« Comment peut-on accepter un accord de coopération militaire avec un
pays perçu par nous comme un ennemi en puissance. » Sous couvert
d'anonymat, des officiers américains de haut rang se lâchent dans les
journaux contre l'accord conclu, le 9 septembre, par le chef de la
diplomatie américaine, John Kerry et le ministre des Affaires étrangères
de Poutine, Sergei Lavrov.
L'essentiel du « deal », âprement négocié, est la promesse d'une action
militaire conjointe des forces américaines et russes contre les
djihadistes de l'État islamique et contre le Front Al-Nosra, lié, il y a
peu, à Al-Qaïda. En échange, les Russes se sont engagés à peser sur
leur allié Bashar el-Assad pour qu'il instaure le 12 septembre un
cessez-le-feu qui mette fin aux bombardements de l'aviation syrienne,
notamment contre les assiégés d'Alep. Ils ont aussi accepté que les
Sukhoi russes cessent de bombarder certaines forces rebelles, aidées par
des conseillers militaires américains, mais dont Moscou dit qu'elles
sont liées à Al-Qaïda. Ce fragile cessez-le-feu ne tient que pour ceux
qui l'ont accepté. Donc pas pour Daesh et Al-Nosra.
Il s'agit d'une coopération inédite depuis la fin de la Seconde Guerre
mondiale entre les états-majors de deux pays. Depuis 70 ans, ils ont
toujours été sinon ennemis, du moins adversaires. Les deux armées n'ont
jamais cessé de chercher à prendre l'avantage dans le domaine du
renseignement, de la course aux armements, de la recherche des défauts
de la cuirasse de l'autre, de la préparation de plans éventuels
d'attaque. Au cas où… Et le paradoxe est que ce rapprochement
intervienne alors que les deux pays se retrouvent directement ou
indirectement face à face en Europe de l'Est, des Balkans à l'Ukraine.

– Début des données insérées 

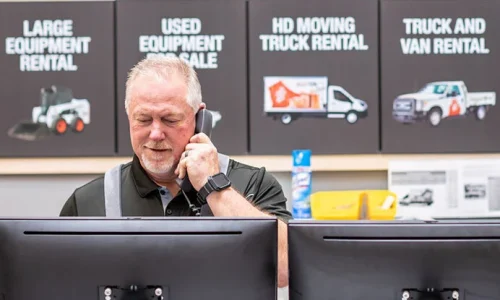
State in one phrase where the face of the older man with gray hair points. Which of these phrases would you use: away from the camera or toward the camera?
toward the camera

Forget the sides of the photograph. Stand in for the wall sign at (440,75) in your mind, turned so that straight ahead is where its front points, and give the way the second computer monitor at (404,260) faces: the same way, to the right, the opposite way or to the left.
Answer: the opposite way

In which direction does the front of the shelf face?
toward the camera

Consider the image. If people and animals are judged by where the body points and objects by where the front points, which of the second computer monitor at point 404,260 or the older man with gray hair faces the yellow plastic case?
the second computer monitor

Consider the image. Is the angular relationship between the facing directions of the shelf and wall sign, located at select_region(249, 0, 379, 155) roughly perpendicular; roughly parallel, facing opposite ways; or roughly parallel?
roughly parallel

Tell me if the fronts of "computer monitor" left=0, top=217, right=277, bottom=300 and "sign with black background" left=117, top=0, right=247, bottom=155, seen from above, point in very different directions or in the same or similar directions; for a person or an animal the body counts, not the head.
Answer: very different directions

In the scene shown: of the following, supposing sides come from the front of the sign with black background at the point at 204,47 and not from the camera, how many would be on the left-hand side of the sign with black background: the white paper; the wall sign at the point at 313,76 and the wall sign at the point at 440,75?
3

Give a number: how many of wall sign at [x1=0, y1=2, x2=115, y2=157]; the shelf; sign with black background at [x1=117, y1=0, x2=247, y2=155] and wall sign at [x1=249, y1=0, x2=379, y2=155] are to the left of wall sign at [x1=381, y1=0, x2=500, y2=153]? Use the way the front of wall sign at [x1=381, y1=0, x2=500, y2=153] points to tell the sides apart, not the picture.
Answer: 0

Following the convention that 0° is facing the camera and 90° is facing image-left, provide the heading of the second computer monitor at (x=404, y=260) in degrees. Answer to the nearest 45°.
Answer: approximately 180°

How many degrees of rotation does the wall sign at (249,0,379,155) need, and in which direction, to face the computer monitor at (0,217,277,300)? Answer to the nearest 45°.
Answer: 0° — it already faces it

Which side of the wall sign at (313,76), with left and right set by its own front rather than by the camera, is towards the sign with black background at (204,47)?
right

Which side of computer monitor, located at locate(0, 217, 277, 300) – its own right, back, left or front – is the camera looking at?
back

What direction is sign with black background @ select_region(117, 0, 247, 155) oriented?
toward the camera

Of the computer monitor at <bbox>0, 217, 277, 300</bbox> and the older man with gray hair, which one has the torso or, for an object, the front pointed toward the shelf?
the computer monitor

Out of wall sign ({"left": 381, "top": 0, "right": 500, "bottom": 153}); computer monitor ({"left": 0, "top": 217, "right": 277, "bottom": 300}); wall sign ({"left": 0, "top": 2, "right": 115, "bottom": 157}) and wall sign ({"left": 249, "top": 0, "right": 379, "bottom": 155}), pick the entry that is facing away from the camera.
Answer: the computer monitor

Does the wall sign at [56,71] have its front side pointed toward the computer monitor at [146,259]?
yes
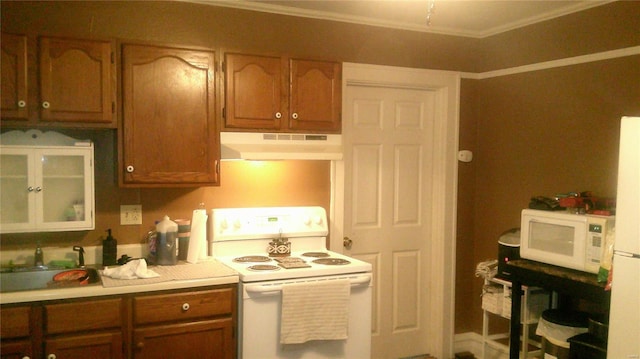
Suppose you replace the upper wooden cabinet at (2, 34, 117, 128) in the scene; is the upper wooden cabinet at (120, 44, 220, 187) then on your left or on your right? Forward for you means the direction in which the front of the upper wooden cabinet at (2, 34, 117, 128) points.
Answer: on your left

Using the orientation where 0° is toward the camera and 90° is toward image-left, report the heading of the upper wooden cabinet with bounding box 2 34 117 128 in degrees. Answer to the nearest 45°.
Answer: approximately 0°

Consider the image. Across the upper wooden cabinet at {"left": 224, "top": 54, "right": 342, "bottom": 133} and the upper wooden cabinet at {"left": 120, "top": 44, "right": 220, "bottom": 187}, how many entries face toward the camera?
2

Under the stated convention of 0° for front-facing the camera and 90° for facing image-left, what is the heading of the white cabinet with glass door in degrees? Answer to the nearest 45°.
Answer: approximately 0°

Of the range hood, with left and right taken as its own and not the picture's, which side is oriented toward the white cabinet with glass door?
right
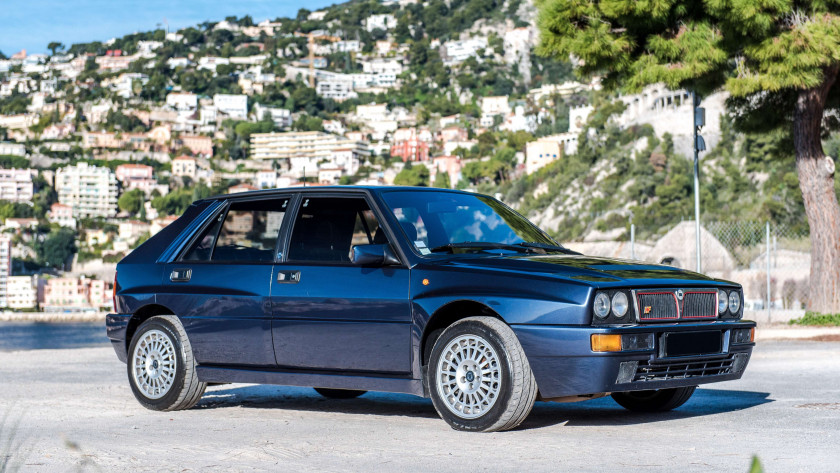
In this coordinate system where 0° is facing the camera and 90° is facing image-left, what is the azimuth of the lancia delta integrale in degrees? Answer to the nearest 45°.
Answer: approximately 315°

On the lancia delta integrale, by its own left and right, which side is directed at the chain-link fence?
left

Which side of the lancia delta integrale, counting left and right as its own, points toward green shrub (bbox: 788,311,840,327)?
left
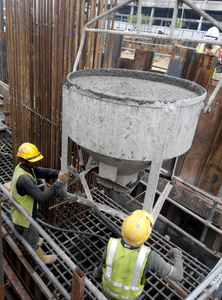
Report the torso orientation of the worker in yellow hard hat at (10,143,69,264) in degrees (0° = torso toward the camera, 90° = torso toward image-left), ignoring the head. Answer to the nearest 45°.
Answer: approximately 270°

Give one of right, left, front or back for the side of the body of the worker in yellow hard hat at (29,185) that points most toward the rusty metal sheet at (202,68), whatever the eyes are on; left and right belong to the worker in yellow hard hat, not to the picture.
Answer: front

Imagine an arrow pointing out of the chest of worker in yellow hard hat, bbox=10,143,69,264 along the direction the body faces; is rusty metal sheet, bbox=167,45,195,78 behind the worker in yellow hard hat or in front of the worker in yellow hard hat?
in front

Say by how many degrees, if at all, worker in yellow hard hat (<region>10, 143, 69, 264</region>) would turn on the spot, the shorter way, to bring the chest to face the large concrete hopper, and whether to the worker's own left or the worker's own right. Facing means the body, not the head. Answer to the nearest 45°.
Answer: approximately 45° to the worker's own right

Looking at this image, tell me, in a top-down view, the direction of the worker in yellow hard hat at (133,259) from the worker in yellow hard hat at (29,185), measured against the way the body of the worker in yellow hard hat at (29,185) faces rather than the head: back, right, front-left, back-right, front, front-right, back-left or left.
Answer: front-right

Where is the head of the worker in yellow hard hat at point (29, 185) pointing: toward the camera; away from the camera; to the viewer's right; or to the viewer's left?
to the viewer's right

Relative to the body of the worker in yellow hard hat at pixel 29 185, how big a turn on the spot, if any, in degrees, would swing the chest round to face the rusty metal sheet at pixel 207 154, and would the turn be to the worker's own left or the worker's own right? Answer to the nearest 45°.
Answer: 0° — they already face it

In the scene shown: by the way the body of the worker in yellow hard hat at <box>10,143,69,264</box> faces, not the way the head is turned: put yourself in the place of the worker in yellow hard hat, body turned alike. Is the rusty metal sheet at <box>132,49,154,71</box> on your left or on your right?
on your left
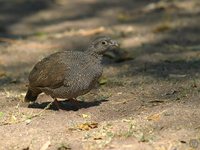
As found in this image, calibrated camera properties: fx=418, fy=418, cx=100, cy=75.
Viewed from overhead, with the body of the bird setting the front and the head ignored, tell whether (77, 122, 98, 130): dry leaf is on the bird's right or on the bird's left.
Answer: on the bird's right

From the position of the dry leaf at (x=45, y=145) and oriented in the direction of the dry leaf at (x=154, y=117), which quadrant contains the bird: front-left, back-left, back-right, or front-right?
front-left

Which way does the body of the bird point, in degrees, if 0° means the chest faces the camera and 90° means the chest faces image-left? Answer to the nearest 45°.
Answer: approximately 270°

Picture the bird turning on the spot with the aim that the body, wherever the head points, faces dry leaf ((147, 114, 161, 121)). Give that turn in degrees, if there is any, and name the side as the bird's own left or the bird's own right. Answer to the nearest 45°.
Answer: approximately 45° to the bird's own right

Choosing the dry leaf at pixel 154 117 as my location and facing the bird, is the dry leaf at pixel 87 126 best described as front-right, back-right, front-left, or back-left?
front-left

Si la trêve tient, en Syrie, on devrait assister à la création d'un «
centre de mise en œuvre conjointe ». Son but ? Non pas planifier des
attaques aériennes coordonnées – on n'en est pas encore là ! –, mais de
mettre en commun les informations de l'un et l'autre état-major sur des
cibles potentielles. Ce centre serait situé à Genève, donc loin du
terrain. Et – c'est dire si la confiance règne – le Pentagone a déjà
averti la Maison-Blanche qu'il serait particulièrement vigilant pour que
les Russes, si on leur communique une liste de cibles, ne sachent pas
par quels moyens les Américains ont obtenu leur localisation. Car ces
systèmes électroniques sont les mêmes que ceux utilisés sur d'autres
théâtres d'opérations.
Jusqu'à la fin de la négociation entre John Kerry et Serguei Lavrov,
Ashton Carter, le secrétaire à la Défense a tenté de freiner l'accord
avec les Russes. Il a alerté Obama sur l'énorme risque qu'il prend en
laissant la Russie « s'introduire » dans le système complexe de défense
américain. Mais le président, dont les initiatives sur la Syrie se sont
terminées au mieux par des reculades au pire par des échecs, avait trop
besoin du succès de ce plan. Avec un argument humain de poids : il peut
soulager le sort des milliers de civils piégés dans Alep. Dans une
guerre civile, dont on vient d'apprendre qu'elle a déjà fait plus de 300
000 morts, c'est un argument imparable. Même auprès des militaires.